There will be doors.
Went to get my taxes done. This year and next year, because of my mother’s passing and because of delays in getting her holdings transferred to my name, I have tax on tax on tax. Not so much to pay, but so much to organize.
We actually have two tax preparers. One is for our simple personal taxes, and one is for Mom and her estate.
That one, the complicated one, is Rodefer Moss, in the Beanblossom Building. They’re lovely people; Mom had her taxes done with them for years, which is one of the reasons I’m having them do her and her estate’s taxes. They’re also into complicated stuff, so I feel comfortable with them.
As comfortable as one can be with taxes.
Gorgeous building. Click on any photo in the gallery below to view the pictures.

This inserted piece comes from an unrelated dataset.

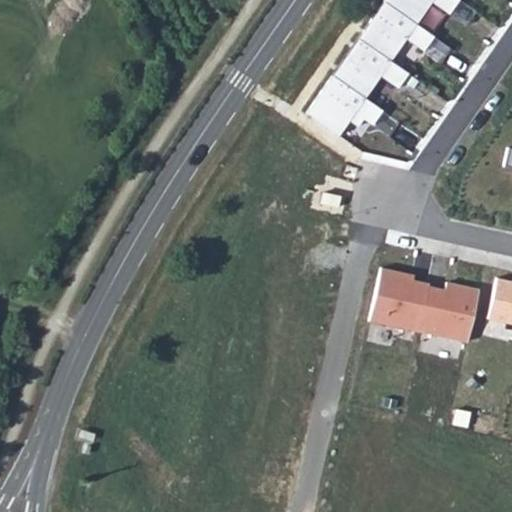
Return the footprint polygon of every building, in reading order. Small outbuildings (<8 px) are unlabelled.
[(383,0),(383,1),(420,25),(436,0),(437,0),(457,13),(465,0),(383,0)] [(383,1),(360,36),(392,58),(407,38),(426,51),(436,36),(420,25),(383,1)] [(392,58),(360,36),(330,77),(362,100),(378,78),(395,90),(406,74),(390,62),(392,58)] [(362,100),(330,77),(304,113),(335,135),(353,110),(370,123),(379,111),(362,100)] [(511,147),(506,146),(502,166),(511,168),(511,147)] [(412,273),(379,267),(368,325),(416,333),(426,284),(411,281),(412,273)] [(511,281),(495,278),(485,318),(511,324),(511,281)] [(440,287),(426,284),(416,333),(463,343),(474,286),(442,280),(440,287)]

For you history heads, the plaque on the side of the building says:
The Dream Theatre is shown on the left and the John Tipton cabin is on the right. The cabin was later razed to make room for the Miles Building.
This two-story brick building was built by Emmett Beanblossom in 1911. Originally designed with two storefronts and an upstairs apartment, The Dream Theatre was located in the west downstairs room until 1930when it moved to 205 Nort Capital Avenue. Popular films at the time were Westerns with Tom Mix and comedies with Charlie Chaplin. The Quaker Maid Grocery opened in the east section in 1924, folowed by the A & P Grocery. The A & P moved in September of 1931 to the northwest corner of Capital and Chestnut Streets.
After 1930, Emmett Beanblossom and his sons, Noble and Ira, operated a funeral parlor here. The building was sold to Sam Foley in August of 1943, and the Beanblossoms moved their business to Oak Street. Mr. Foley operated a three-chair barbershop on the first floor while his wife maintained a beauty parlor on the second floor. In later years, the Lincoln Hills Restaurant and the Indiana License Bureau were located on the first floor.
Thursday Doors is the brainchild of Norm Frampton, photographer extraordinaire. Visit his site, enjoy his wonderful photographs, do what he says, and enter a world of doors.
A WRITING PROMPT FROM ME TO YOU: Who does your main character’s taxes?